Une forêt sans pluie expérimentée près de Bordeaux pour mesurer l’adaptation des arbres au changement climatique

Le Figaro Bordeaux

À quoi ressembleront les forêts françaises de demain ? Particulièrement vulnérables face au changement climatique, les arbres ont déjà vu leur mortalité augmenter de près de 80% en dix ans dans l’Hexagone, selon l’inventaire forestier national. Un phénomène qui pourrait aller en s’aggravant, à mesure que les précipitations se raréfient en été. Pour anticiper cette évolution du climat, une équipe de chercheurs girondins a mis en place une forêt expérimentale, afin de tester la résistance à la sécheresse de différents pins maritimes et de plusieurs arbres feuillus.

«Le projet FORLand est un projet de mise en place d’une forêt expérimentale sur huit ans minimum», explique Sylvain Delzon, expert en écophysiologie évolutive et porteur du projet FORLand à Floirac (Gironde), dans la métropole bordelaise. Son équipe et lui étudient «l’adaptation des forêts au changement climatique et les processus physiologiques qui conduisent à la mort de l’arbre quand il y a une sécheresse», pour garantir la réussite des futures plantations d’arbres et des grandes cultures agricoles de demain. Pour ce faire, un dispositif particulier d’«exclusion de pluie» a été installé.

La forêt expérimentale est installée au cœur d’une plantation de 800 arbres, sur le site de l’ancien observatoire astronomique de Floirac. Sylvain Delzon / INRAE

Pour s'assurer que les spécimens restent au sec, un hangar en bois de 10 mètres de haut sur 200 m² avec un toit amovible a été installé. Celui-ci sera piloté par une station météorologique. Autour du dispositif, une tranchée a également été creusée, avec l'insertion de plaques en plexiglas jusqu'à un mètre de profondeur. Ce mécanisme devrait priver les arbres d’environ 60% des précipitations lors des beaux jours, «ce qui correspond à peu près aux prévisions climatiques de la fin du siècle», détaille Sylvain Delzon. Pendant les années à venir, 80 pins maritimes provenant de huit localités différentes passeront donc les beaux jours au sec, avant d'être rejoints par une trentaine d’essences variées de feuillus (chênes, bouleaux, hêtres, etc.).

Un million d’hectares de pins dans le Sud-Ouest

«L’idée n’est pas d’exclure l’intégralité de l’eau du sol ou de la pluie, car même avec de l’eau qui arrive, nous allons pouvoir mesurer l’état de stress de ces arbres. Le vent apportera aussi un peu d’eau car le hangar n’est pas fermé sur les côtés, sinon il aurait agi comme une serre», précise Sylvain Delzon. Par ce dispositif, les conifères et les feuillus plantés à Floirac recevront donc des précipitations correspondant à celles d’un climat méditerranéen, alors que Bordeaux est pour l’instant encore sujette à un climat océanique.
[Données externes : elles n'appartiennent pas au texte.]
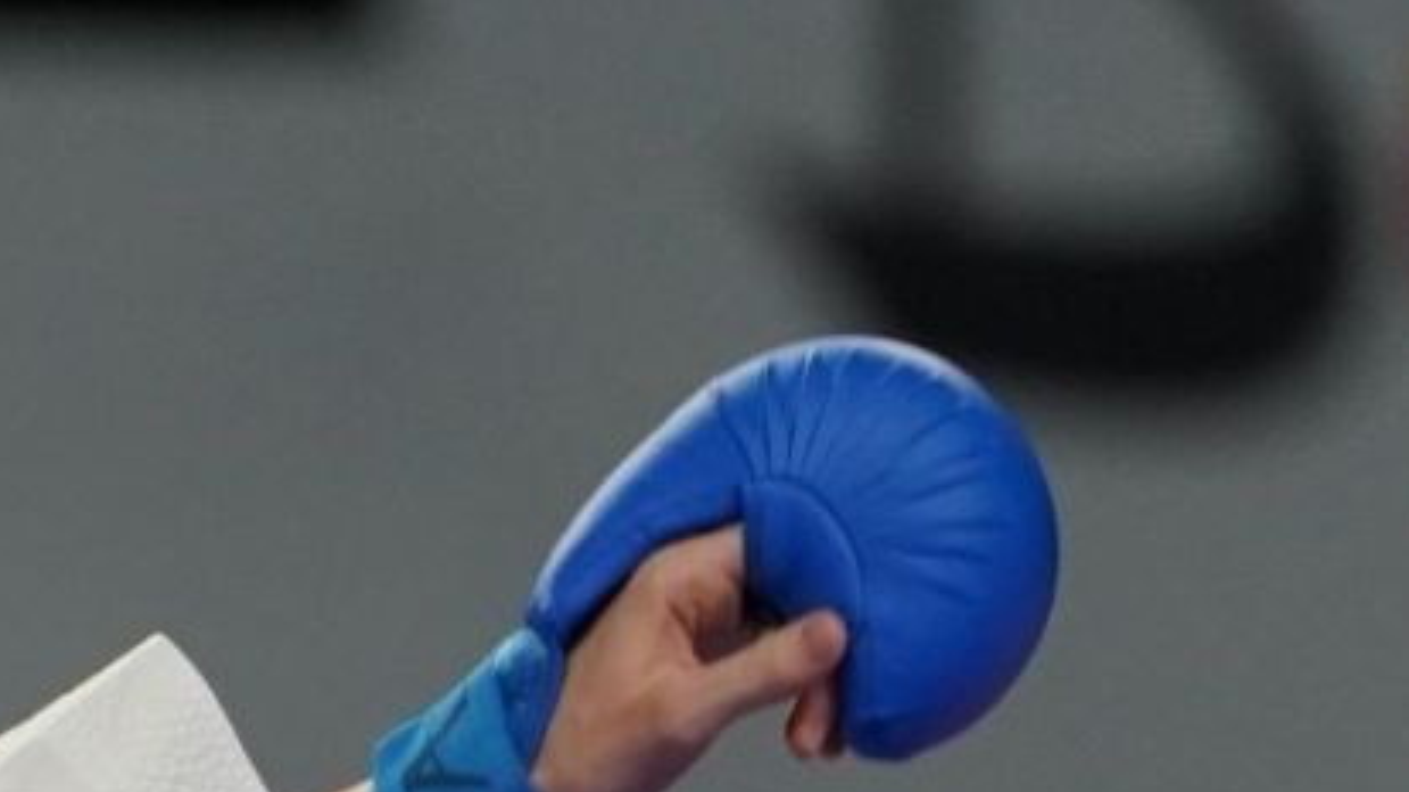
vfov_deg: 0.9
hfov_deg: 1.6
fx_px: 49674
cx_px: -440
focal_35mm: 1330
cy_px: 1823
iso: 1250
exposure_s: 1/1000
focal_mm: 194
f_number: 2.8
Savoir quels pins maritimes seront les plus résistants revêt un intérêt économique majeur pour la région, cet arbre étant planté sur près d’un million d’hectares dans la forêt des Landes de Gascogne, soit environ 2% du territoire français.

Grâce à de nombreux capteurs, un «monitoring» précis de ces arbres privés de pluie fournira des données importantes (nombre de bourgeons par individu, flux de sève, observations des feuilles à la jumelle, etc.). Mais le projet FORLand n’est pas une initiative isolée. «Sous cette halle, il y aura à peu près 80 arbres, mais la plantation autour en comporte 800», ajoute Sylvain Delzon. L’INRAE mène en parallèle un suivi en «ambiance forestière» sur deux parcelles de 16 hectares de pins maritimes, provenant des mêmes endroits que ceux testés à FORLand, avec au total 36.000 spécimens, permettant «d’étudier à grande échelle la survie et la croissance en milieu forestier», ainsi que «leur réponse aux variations environnementales». Autant d’outils complémentaires afin d’assurer la longévité des forêts françaises.